Pourtant, derrière cette apparente tranquillité, les rancunes sont aussi solides que les murs des maisons, construites pour la plupart à la fin du XIXe siècle. Ces histoires, tout le monde les connaît au village. Mais elles étaient inscrites dans les traditions orales. Jusqu’au jour où Pierre Jourde s’en est inspiré pour son roman Pays perdu.

"On le sait, mais on n’en parle pas", explique Jean-Marc Morel, maire de Laurie, commune dont dépend le hameau. "Il a fait ressortir des choses vilaines. Et je n’ai trouvé personne pour me dire : "ce qu’il a fait, c’est bien"." Le premier magistrat précise sa pensée : "Lussaud existe pour les gens qui y habitent." Implantée depuis des générations dans ce hameau typique du Cézallier, la famille Jourde y possède plusieurs maisons. Et une ferme, exploitée par un agriculteur, neveu de l’un des hommes aujourd’hui mis en examen. A l’entrée du hameau, derrière la grille entrouverte, le nom de Jourde est gravé au fronton de trois caveaux, sur la vingtaine que compte le cimetière.

"RIEN À GAGNER"

"Ça nous fait mal", explique cette grand-mère à la porte de sa maison.

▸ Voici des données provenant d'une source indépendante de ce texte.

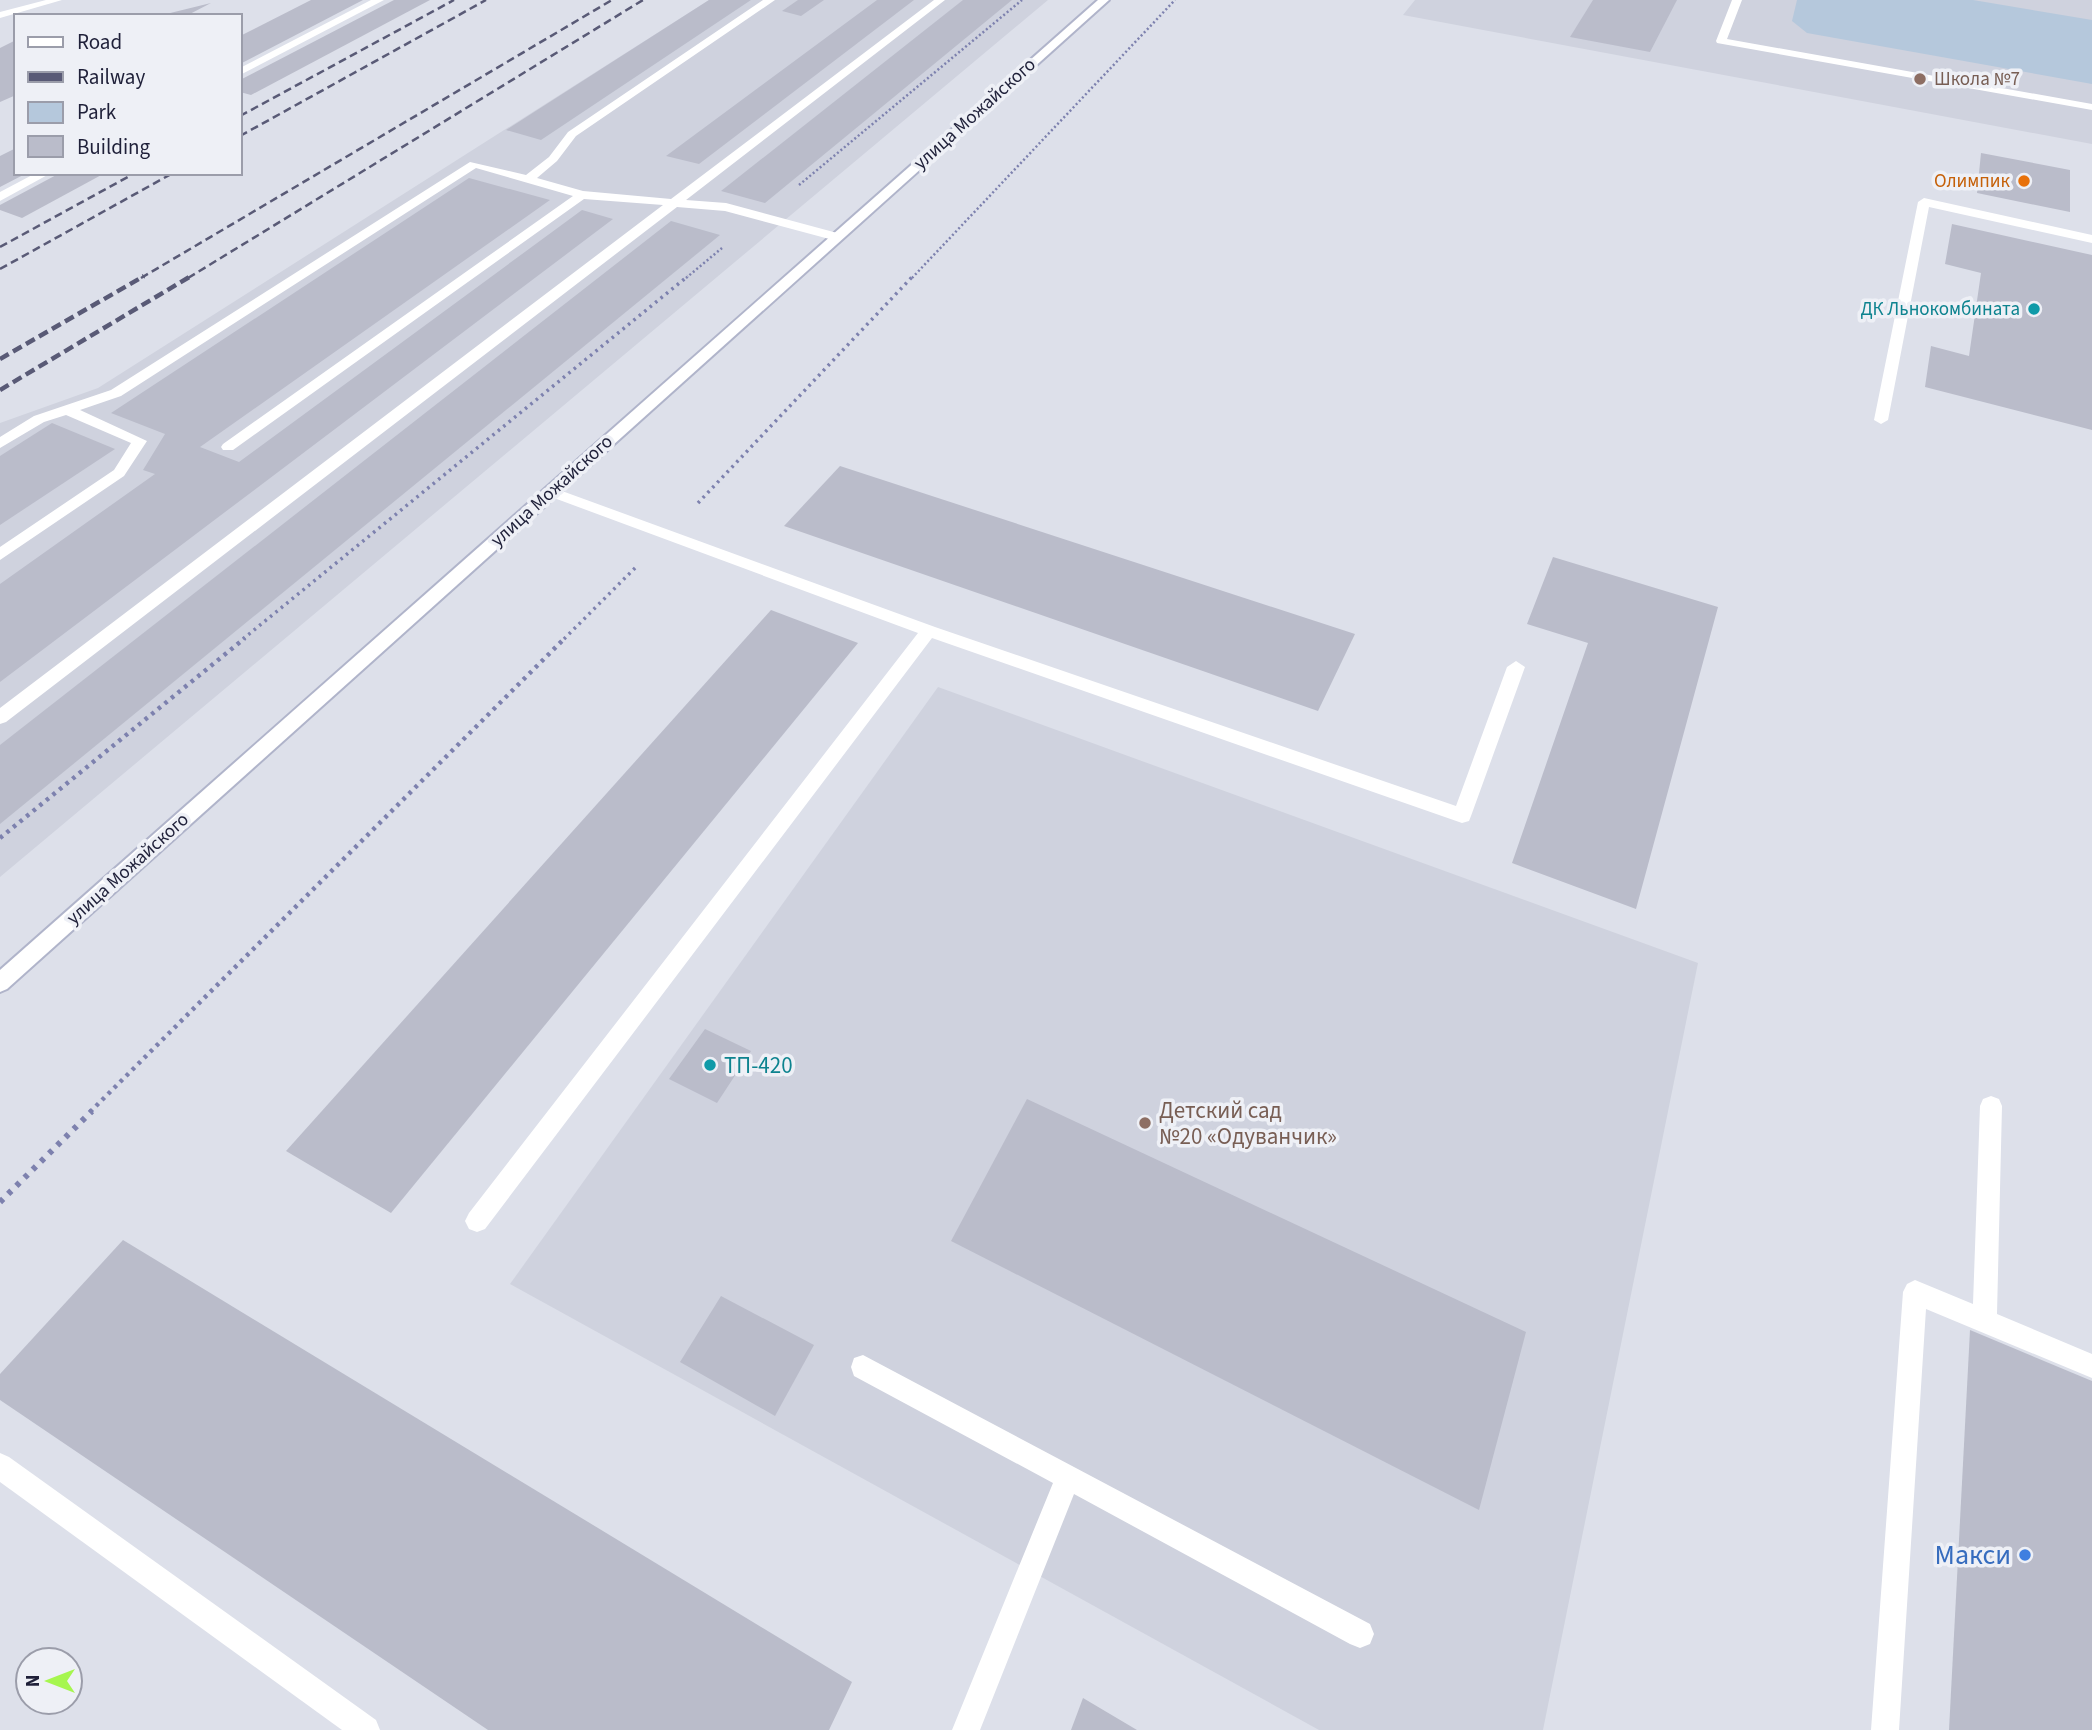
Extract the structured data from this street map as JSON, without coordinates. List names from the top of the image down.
{
  "streets": {
    "main road": ["улица Можайского"]
  },
  "places": [
    "Школа №7",
    "Олимпик",
    "ДК Льнокомбината",
    "ТП-420",
    "Детский сад №20 «Одуванчик»",
    "Макси"
  ],
  "legend": [
    "Road",
    "Railway",
    "Park",
    "Building"
  ],
  "north": "left"
}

Au bord des larmes, elle se souvient des "grandes fêtes que l’on faisait avant. Tout le monde se connaissait. Pierre venait jouer aux cartes". Sortant un mouchoir de sa blouse, elle essuie rapidement ses yeux rougis : "On ne sait pas pourquoi il a fait ça..." "Si on aime Lussaud, comme il l’a écrit, alors on prend les gens qui vont avec. Et on se garde bien d’écrire des choses. Nous n’avons rien à gagner avec cette histoire, contrairement à lui", affirme le maire. "Je défends les habitants de Lussaud. Ce ne sont pas des assassins. Qu’ils aient voulu l’engueuler, je comprends. Mais le village ne l’attendait pas de pied ferme. Certains habitants le vivent très mal, et l’ambiance est déplorable. Le pardon des habitants, il ne le connaîtra pas", ajoute-t-il.